Earlier this year, the award winning online video creation service, Animoto, launched its enhanced version of its service for photographers. It updated its system to include a new rendering engine that allowed for the creation of 720p HD videos and 10x faster rendering. It had also redesigned its website for much smoother video creation and distribution.
The render engine moved from CPU (central processing unit) to GPU (graphics processing unit) which now employs the same type of graphics processing capablilities that is used in motion pictures and gaming. With the focus on photography taking off last year with the introduction of eight new video styles, this year has continued to add to that expansion.

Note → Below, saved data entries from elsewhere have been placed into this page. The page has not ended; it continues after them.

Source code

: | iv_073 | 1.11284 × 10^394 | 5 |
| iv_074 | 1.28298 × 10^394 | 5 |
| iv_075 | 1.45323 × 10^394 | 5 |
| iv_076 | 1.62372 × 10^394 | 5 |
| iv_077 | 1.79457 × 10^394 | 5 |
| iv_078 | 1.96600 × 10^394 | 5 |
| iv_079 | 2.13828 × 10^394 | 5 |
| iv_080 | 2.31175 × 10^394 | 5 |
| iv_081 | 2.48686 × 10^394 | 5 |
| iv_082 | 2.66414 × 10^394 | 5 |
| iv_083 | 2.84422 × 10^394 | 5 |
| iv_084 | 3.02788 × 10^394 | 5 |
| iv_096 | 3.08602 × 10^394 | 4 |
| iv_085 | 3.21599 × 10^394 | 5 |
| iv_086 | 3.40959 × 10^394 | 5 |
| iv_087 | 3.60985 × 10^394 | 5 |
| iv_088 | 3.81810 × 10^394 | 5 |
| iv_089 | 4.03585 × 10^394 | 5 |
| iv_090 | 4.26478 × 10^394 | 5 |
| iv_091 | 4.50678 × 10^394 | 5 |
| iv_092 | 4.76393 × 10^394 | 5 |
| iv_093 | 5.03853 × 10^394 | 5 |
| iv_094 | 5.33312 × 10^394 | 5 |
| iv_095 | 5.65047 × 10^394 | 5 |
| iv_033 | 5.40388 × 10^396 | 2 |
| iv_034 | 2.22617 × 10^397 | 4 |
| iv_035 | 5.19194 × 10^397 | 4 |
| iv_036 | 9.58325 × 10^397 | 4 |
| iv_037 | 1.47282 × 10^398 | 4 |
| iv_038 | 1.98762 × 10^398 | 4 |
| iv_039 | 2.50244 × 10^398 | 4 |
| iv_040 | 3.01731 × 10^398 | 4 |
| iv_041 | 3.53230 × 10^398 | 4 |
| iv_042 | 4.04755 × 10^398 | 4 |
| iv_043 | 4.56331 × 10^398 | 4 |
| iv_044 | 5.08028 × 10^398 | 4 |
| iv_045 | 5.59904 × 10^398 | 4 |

At its heart, Animoto is a video slideshow creation service that allows photographers, businesses, and consumers to make professional quality videos from their photos and video clips. At the base, is the Cinematic Artificial Intelligence technology that is programmed to think and act like a director and editor using many of the same skills that are used in television and film production.
How Does Animoto Work?
Animoto is actually pretty simple to work with. There are four different account types – Lite, Plus, Pro, and Reseller. I am working with the Pro account which gives you everything for both personal as well business promotion. For more information on what features each type of account contains, check out the Animoto Plans and Pricing page.

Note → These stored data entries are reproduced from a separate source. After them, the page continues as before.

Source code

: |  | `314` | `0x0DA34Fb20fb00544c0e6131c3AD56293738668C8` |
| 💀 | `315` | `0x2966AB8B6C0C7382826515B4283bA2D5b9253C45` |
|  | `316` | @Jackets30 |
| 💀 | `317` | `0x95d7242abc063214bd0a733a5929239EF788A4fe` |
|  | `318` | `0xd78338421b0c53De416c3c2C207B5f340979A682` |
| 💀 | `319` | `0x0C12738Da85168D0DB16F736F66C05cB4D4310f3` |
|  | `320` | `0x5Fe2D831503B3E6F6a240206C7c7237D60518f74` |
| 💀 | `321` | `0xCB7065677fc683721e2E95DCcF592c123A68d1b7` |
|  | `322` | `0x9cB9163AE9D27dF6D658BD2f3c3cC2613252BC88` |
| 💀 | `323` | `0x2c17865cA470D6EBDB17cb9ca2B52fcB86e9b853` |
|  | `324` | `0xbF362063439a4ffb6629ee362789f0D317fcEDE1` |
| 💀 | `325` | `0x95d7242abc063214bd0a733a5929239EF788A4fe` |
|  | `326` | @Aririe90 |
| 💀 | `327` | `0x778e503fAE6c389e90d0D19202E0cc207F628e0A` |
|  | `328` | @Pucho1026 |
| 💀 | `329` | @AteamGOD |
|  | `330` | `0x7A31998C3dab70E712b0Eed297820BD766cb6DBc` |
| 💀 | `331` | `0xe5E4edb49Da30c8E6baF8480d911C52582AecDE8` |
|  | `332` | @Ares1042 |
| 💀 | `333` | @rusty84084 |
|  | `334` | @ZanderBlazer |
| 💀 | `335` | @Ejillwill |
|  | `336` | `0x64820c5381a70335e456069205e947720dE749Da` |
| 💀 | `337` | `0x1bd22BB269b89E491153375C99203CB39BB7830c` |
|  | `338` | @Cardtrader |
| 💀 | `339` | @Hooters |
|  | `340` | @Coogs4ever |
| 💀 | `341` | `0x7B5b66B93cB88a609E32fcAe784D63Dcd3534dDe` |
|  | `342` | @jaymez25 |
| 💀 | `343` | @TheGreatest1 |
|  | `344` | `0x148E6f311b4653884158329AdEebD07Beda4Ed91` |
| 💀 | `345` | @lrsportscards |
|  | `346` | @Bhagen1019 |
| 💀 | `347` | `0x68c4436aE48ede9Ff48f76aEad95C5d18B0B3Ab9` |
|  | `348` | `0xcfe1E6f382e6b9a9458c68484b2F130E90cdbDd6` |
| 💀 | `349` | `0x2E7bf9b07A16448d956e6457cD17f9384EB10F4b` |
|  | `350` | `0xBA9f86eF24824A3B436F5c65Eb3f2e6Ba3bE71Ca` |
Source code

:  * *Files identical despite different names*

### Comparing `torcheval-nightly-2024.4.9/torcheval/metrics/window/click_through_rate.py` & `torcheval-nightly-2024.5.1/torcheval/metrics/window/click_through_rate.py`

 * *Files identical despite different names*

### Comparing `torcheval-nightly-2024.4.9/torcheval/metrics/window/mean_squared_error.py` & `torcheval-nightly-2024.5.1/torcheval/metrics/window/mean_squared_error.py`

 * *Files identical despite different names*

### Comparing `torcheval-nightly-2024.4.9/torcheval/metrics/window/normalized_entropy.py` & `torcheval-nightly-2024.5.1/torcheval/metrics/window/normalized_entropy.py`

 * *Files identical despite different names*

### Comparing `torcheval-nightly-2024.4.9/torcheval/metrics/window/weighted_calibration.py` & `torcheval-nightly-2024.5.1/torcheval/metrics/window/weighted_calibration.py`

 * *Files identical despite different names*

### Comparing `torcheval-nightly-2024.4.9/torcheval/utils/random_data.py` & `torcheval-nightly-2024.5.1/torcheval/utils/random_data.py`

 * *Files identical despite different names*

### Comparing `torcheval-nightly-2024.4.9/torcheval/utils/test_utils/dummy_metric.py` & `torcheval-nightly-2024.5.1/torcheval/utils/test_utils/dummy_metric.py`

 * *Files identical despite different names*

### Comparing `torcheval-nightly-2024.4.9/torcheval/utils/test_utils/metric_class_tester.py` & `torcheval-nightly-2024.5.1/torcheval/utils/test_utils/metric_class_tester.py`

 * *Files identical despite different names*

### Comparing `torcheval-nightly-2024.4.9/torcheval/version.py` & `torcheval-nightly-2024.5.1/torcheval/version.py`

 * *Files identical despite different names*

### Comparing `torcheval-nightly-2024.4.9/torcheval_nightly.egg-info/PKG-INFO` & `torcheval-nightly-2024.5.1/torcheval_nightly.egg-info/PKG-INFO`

Once you are all signed up, you choose the files that you want to use to create your video. In my case, I had just returned from the American Eventing Championships (an equestrian national championship) near Atlanta Georgia where I was the photographer for a participating barn during the 4 day event. I took about 2000 shots during the time period and wanted to put together short videos covering the event for the barn. The one at the end of this review this was the second day of the event.
I went through my photos for that day and selected around 50 shots that I wanted to use. I processed them as I normally would and then I then exported them out as .JPG files with the long edge at 1280 since this is the recommended length for 720p resolution and I wanted the final to be playable on my Blu-ray player and HD TV.